Funding for the arts has been hit hard by the economic downturn. So many local groups have turned to small-scale private donors.
Patrons like Amelia Collete Jones and Maggie Ginestra, partners and art lovers, who wanted to help put money into the hands of local artists.
They started with about 25 people and a pot of soup on a rainy Sunday evening. Attendees milled around a downtown bookshop holding hot bowls of carrot leek soup and talking about which art project they planned to vote for.
It was the first night of Sloup, a now-monthly soup dinner where everyone gets a meal for just $10. Diners also receive a packet containing proposals from various artists. At the end of the evening, they cast their vote, and the project with the most votes gets all the proceeds from the dinner.
"I don't really see it as a competitive sort of thing," said Jordan Hicks, one of the artists who submitted a proposal at the inaugural dinner. "It's just a fun night to get together."
For his project, Hicks collaborated with a couple of photographers and an art historian to create a set of postcards about urban decay and population decline in St. Louis. If awarded the Sloup grant, he planned to print dozens of sets of the cards and leave them around the city in public places. But the important thing, he said, wasn't the money. It was about sharing his project with the community.
"If anything a lot of people will see the cards that I've never met before and didn't know about the project, so either way it's a good night," he said.

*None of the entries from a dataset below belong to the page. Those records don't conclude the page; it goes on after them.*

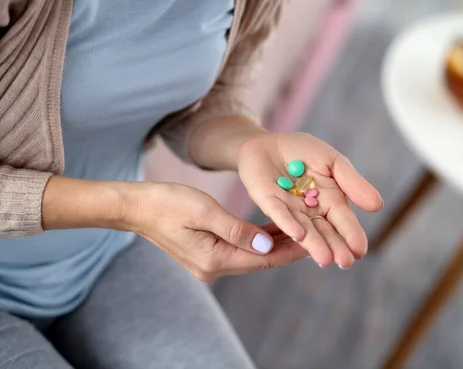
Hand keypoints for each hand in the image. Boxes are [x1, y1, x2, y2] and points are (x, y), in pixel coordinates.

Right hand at [125, 182, 307, 280]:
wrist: (137, 207)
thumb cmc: (168, 203)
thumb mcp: (204, 212)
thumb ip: (237, 230)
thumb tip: (267, 244)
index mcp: (214, 259)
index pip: (263, 259)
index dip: (291, 251)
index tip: (315, 242)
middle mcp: (214, 267)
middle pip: (261, 259)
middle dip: (289, 248)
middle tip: (317, 235)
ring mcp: (209, 262)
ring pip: (252, 254)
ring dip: (275, 243)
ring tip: (303, 231)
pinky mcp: (207, 252)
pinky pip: (240, 248)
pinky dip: (258, 239)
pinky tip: (274, 229)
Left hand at [238, 132, 382, 268]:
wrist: (268, 140)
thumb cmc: (303, 151)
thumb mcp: (333, 162)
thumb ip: (352, 182)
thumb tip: (378, 205)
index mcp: (329, 201)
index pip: (343, 220)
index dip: (352, 235)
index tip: (360, 251)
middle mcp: (310, 211)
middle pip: (324, 231)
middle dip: (335, 247)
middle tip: (345, 263)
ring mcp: (288, 208)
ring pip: (303, 228)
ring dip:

Artist Claire Wolf also submitted a proposal. She's the assistant director of the Urban Studio Cafe, a local nonprofit coffee shop and social outreach center.

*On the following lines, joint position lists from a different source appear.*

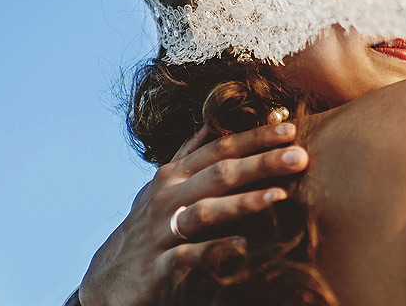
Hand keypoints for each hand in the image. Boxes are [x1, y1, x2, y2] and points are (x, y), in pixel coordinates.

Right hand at [77, 122, 308, 305]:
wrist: (105, 282)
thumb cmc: (145, 230)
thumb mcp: (162, 187)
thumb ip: (188, 155)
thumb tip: (212, 123)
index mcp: (174, 176)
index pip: (219, 148)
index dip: (254, 137)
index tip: (290, 128)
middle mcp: (167, 198)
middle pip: (219, 173)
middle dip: (261, 162)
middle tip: (300, 155)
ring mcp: (160, 231)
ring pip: (205, 211)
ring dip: (244, 202)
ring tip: (280, 195)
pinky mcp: (157, 266)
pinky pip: (188, 256)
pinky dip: (215, 250)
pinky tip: (243, 245)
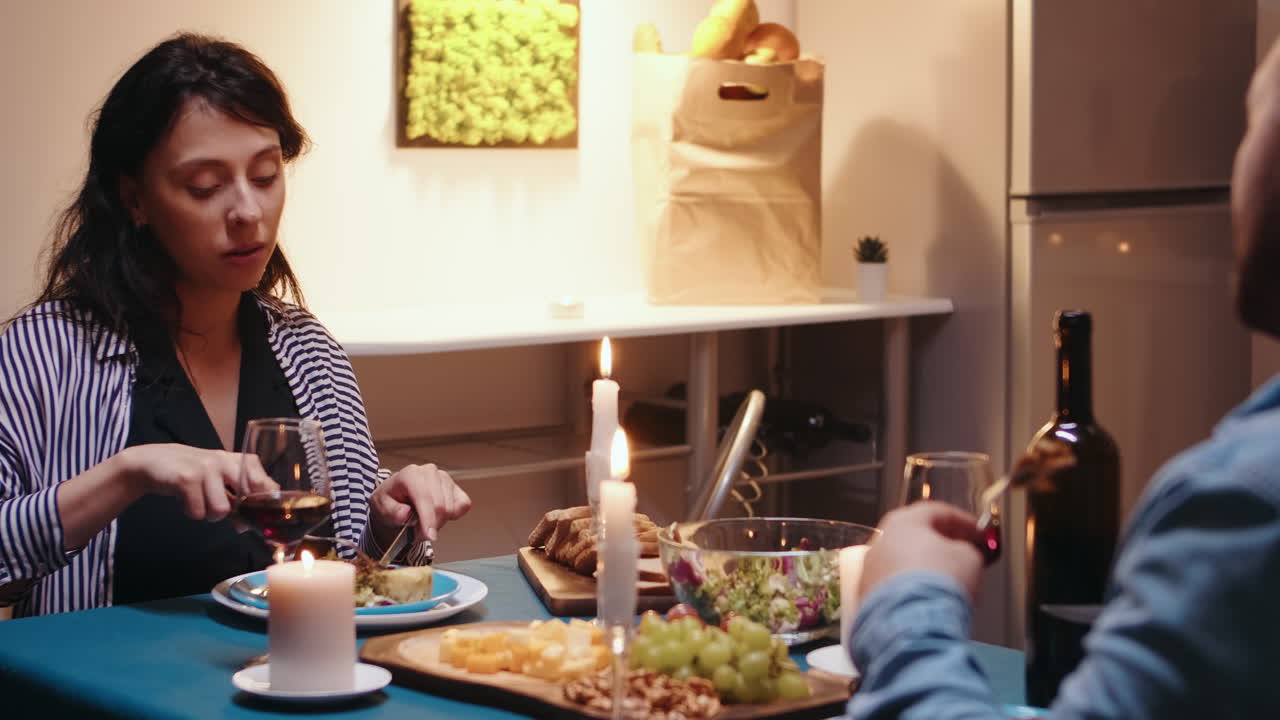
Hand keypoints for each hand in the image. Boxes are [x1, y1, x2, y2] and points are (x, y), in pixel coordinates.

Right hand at [119, 444, 275, 520]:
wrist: (156, 462)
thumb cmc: (194, 474)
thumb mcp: (218, 481)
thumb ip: (236, 500)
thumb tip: (248, 525)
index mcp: (238, 460)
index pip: (263, 482)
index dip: (262, 501)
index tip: (255, 512)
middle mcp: (225, 460)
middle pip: (245, 498)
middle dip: (234, 512)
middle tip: (218, 508)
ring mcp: (207, 468)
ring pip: (221, 509)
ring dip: (209, 514)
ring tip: (199, 502)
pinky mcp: (188, 478)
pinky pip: (199, 512)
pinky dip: (192, 512)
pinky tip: (186, 500)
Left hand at [369, 463, 471, 544]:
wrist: (397, 498)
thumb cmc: (390, 501)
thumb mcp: (381, 508)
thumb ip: (391, 512)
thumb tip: (404, 514)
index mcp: (410, 474)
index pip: (424, 497)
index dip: (428, 519)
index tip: (428, 535)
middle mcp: (429, 472)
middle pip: (440, 505)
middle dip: (432, 525)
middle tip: (420, 534)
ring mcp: (444, 478)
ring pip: (451, 508)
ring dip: (439, 521)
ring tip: (424, 522)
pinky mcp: (455, 486)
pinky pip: (463, 505)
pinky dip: (453, 515)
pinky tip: (438, 515)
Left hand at [859, 501, 984, 600]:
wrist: (913, 624)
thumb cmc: (936, 587)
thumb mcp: (970, 558)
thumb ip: (969, 548)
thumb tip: (967, 554)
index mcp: (903, 522)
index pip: (937, 512)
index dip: (963, 521)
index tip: (977, 532)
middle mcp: (881, 542)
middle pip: (915, 537)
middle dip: (941, 545)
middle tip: (963, 554)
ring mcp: (870, 570)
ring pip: (902, 563)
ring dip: (924, 569)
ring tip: (948, 583)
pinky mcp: (867, 597)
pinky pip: (894, 588)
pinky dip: (911, 591)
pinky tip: (929, 602)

"All of the profits from coffee and food sales will fund arts programs and community programs for the neighborhood," she said.

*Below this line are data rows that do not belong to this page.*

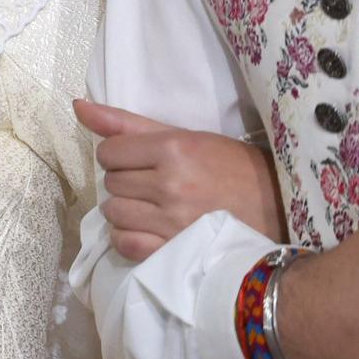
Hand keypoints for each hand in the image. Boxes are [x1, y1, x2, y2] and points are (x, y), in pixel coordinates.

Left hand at [74, 99, 286, 259]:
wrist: (280, 210)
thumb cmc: (233, 168)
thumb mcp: (188, 136)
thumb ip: (128, 123)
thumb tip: (78, 106)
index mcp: (174, 149)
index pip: (109, 152)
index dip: (120, 156)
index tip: (141, 161)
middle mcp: (170, 185)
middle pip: (111, 182)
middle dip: (126, 182)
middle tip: (154, 184)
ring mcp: (171, 223)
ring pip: (114, 213)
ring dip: (126, 211)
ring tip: (153, 208)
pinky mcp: (174, 253)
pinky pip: (124, 244)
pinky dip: (130, 238)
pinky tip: (150, 231)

If Wolf were to win the grant, she planned to buy a silkscreen printing machine for the cafe. "We're really wanting to market ourselves, but we don't have a lot of money, and I think it will be a really cool way to do our own printing of our own apparel and involve some of the youth in the area."
Patrons for a pittance
Enjoying her second helping of carrot leek soup, Annmarie Spitz said that coming to a Sloup dinner was a chance for her to support the arts in a way that she hadn't been able to before.
"I wouldn't consider myself a patron really because I don't have any money, but that was what was great about Sloup was that I felt like I could be a patron with $10."
The day after the inaugural Sloup, the votes were tallied, and the winner, by a very narrow margin, was Claire Wolf's proposal for the screen printing machine.
A couple weeks after the dinner, the screen printing was already in action at Wolf's coffee shop. Neighborhood kids were drying silk screens with a squeegee. It was clear that the machine is a big hit.
"It actually cost $239.99 and our Sloup grant was for $240," said Wolf. "So it was perfect."
From the time Wolf submitted her proposal to the day she purchased the screen printer was less than a month.
"That's a very quick turnaround," said Jeff Hnilicka, cofounder of an organization called FEAST. It stands for Funding Emerging Artists with Sustainable Tactics and is one of the groups that inspired Sloup. He says getting an arts grant is usually a protracted process...
"It takes a year-and-a-half to go from writing a proposal to implementation. Your idea and what you're responding could have drastically changed in that period of time."
Hnilicka spends a lot of his time traveling around the country helping groups set up their own monthly dinners. There are now events like Sloup in Boston, Portland and Chicago and the number is growing.
Since the first Sloup in St. Louis three months ago, each dinner has attracted more artists and diners, which has helped bring more exposure to artists and larger grants.
The hope is that this model will not just change the way art is funded but change the relationship between artists and patrons, making the art world feel less exclusive and more like a dinner party with friends.